Single by Gunna

from the album Drip or Drown 2
- Released: February 11, 2019
- Genre: Trap
- Length: 2:59
- Label: YSL; 300;
- Songwriters: Sergio Kitchens; Chandler Durham;
- Producer: Turbo

Gunna singles chronology
| "One Call" (2019) | "Speed It Up" (2019) | "AMG" (2019) |

= Speed It Up =

2019 single by Gunna

"Speed It Up" is a song by American rapper Gunna, released on February 11, 2019 as the second single from his debut studio album Drip or Drown 2 (2019).
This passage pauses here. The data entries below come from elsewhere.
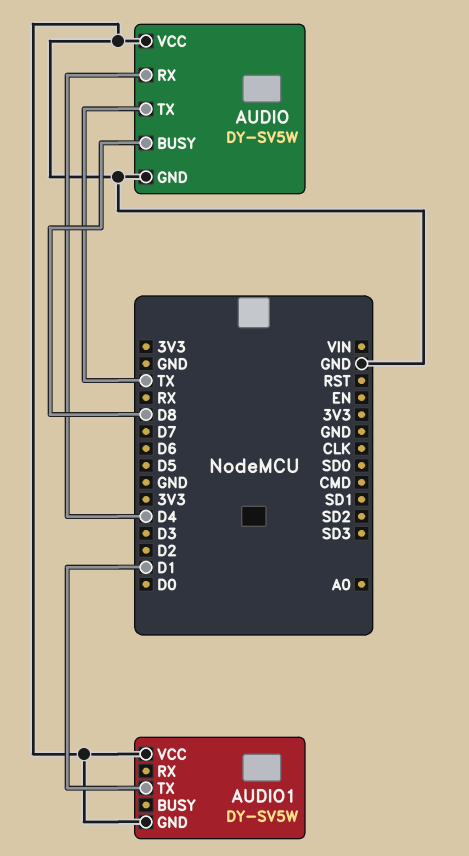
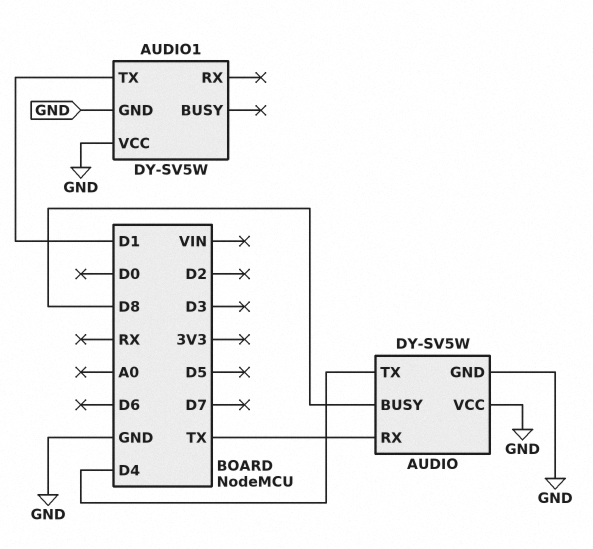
AUDIO pin RX: D4 -> TX
AUDIO pin TX: TX -> D4

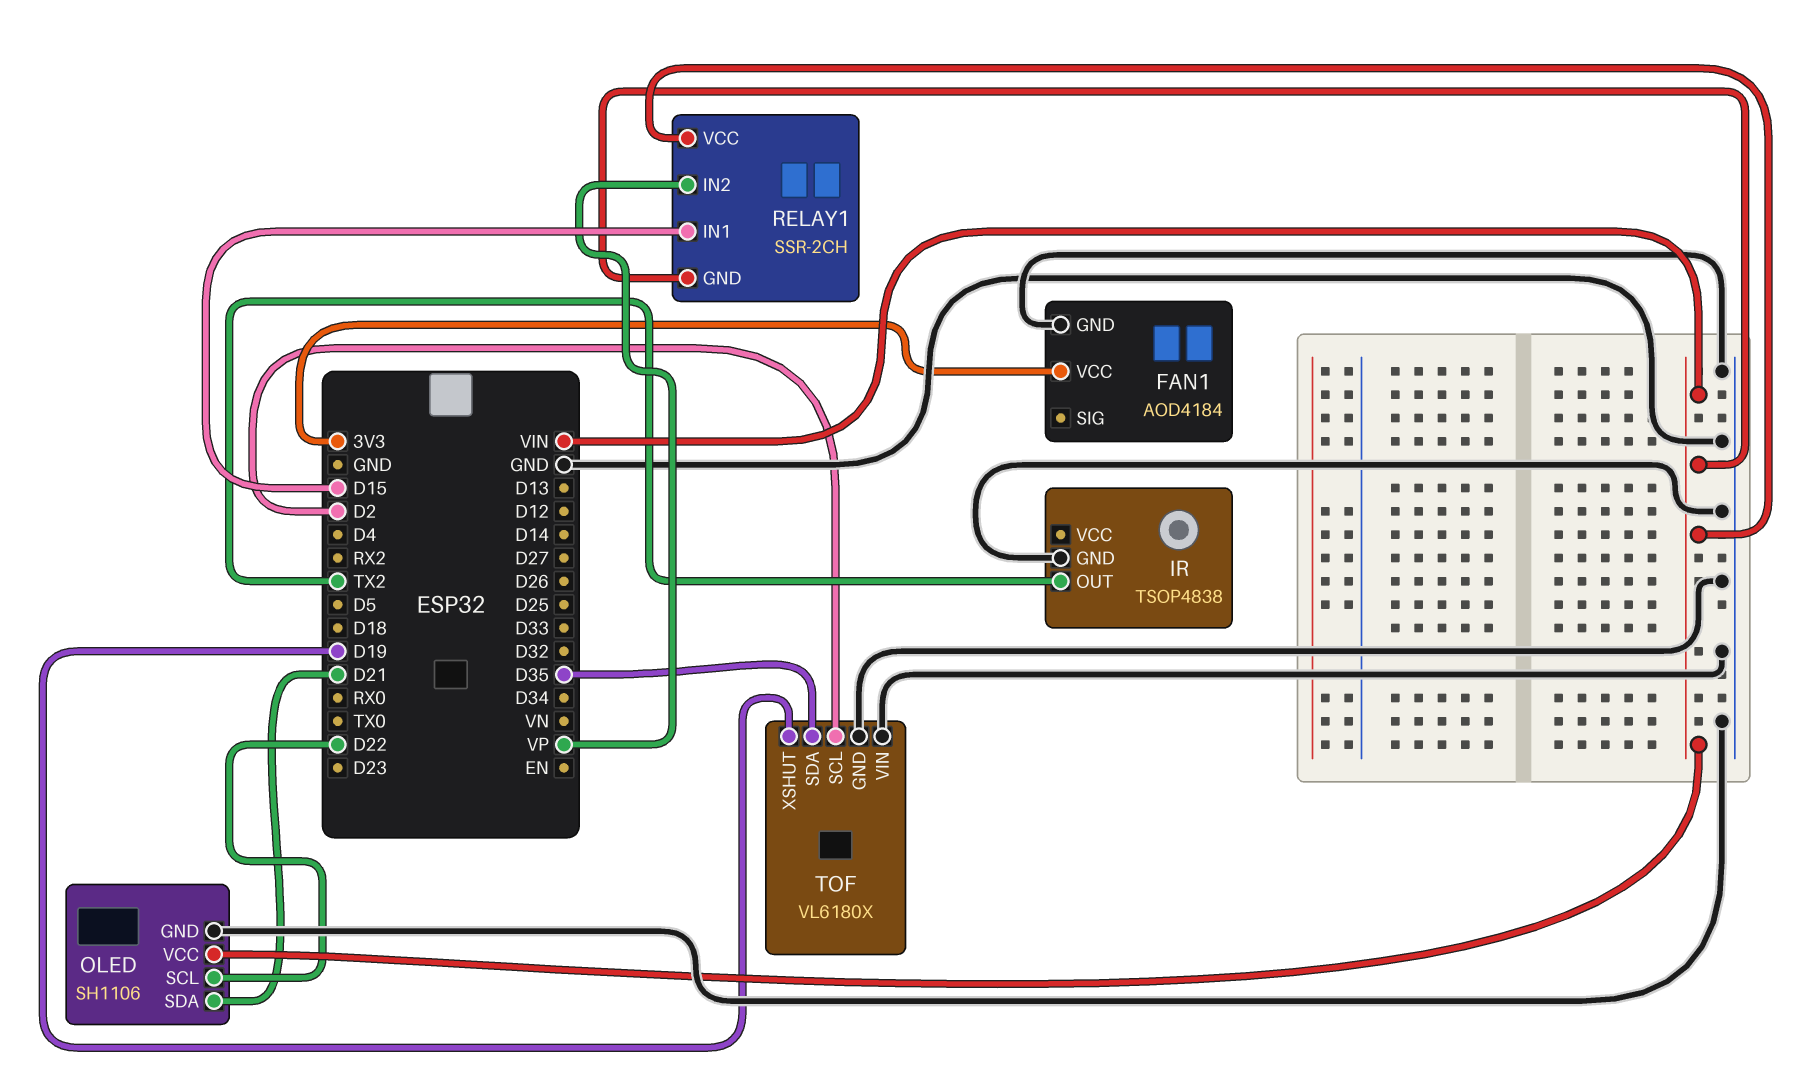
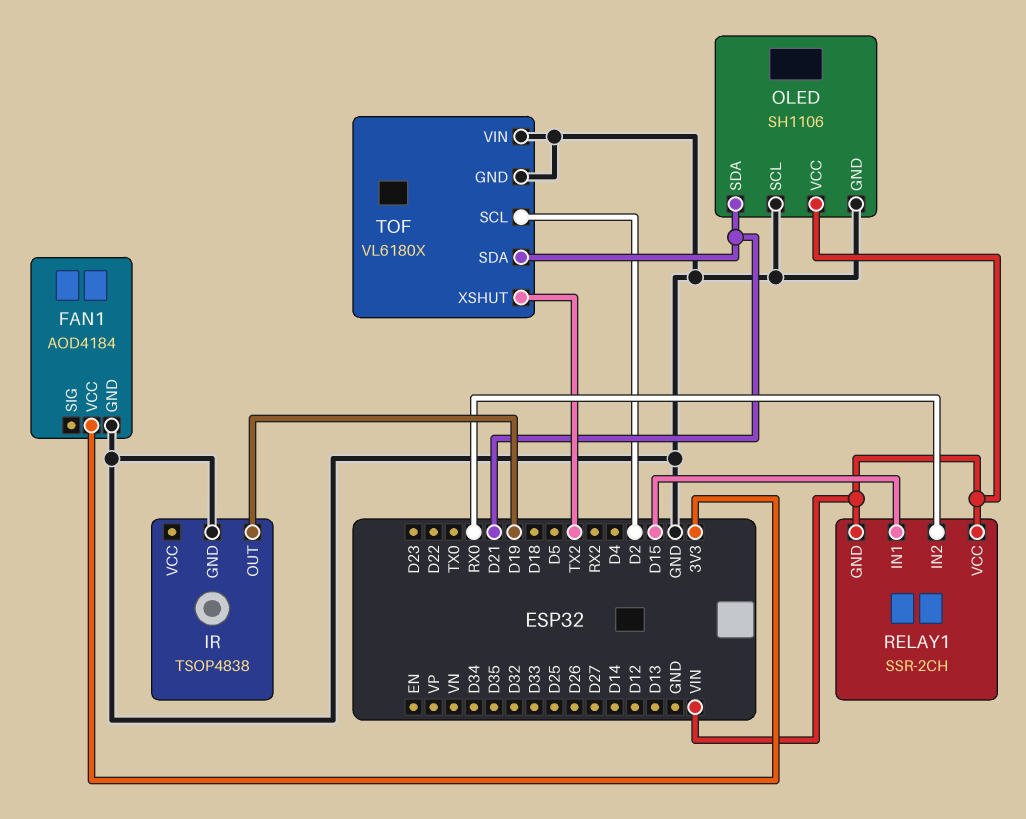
IR pin OUT: TX2 -> D19
OLED pin SCL: D22 -> GND
RELAY1 pin IN2: VP -> RX0
TOF pin SDA: D35 -> D21
TOF pin XSHUT: D19 -> TX2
It was produced by Turbo.

==Composition==
The song finds Gunna melodically rapping about his luxuries such as private planes, diamond chains and expensive clothes, over a beat with heavy bass and described as "very mellow, almost monotone".

==Critical reception==
Alex Zidel of HotNewHipHop wrote "There are few string elements to 'Speed It Up' but Gunna still shows up to do his thing. The beat is nice and although it may take some people a while to get warmed up to Gunna's reserved flows here, we're confident it will be more of a grower." Austin Boykins of Hypebeast stated "Gunna appropriately floats over the Turbo-produced track thanks to his melodic bounce that he's also displayed on some of his featured tracks such as Travis Scott's 'Yosemite' and 'Drip Too Hard' alongside Lil Baby." Alphonse Pierre of Pitchfork remarked "Like most Gunna songs, 'Speed It Up' is lyrically uncomplicated, but he uses a stop-start delivery that instantly implants every line into your brain. The Turbo beat like—Gunna's personality—is smooth, simple, and quiet. And Gunna has shamelessly lost interest in all topics that have nothing to do with designer clothing. Every verse feels like a weekly Gunna wardrobe update, one I endlessly look forward to".

==Charts==

| Chart (2019) | Peak position |
|---|---|
| Canada (Canadian Hot 100) | 96 |
| US Billboard Hot 100 | 91 |
| US Hot R&B/Hip-Hop Songs (Billboard) | 43 |

==Certifications==

| Region | Certification | Certified units/sales |
| United States (RIAA) | Gold | 500,000^{‡} |
^{‡} Sales+streaming figures based on certification alone.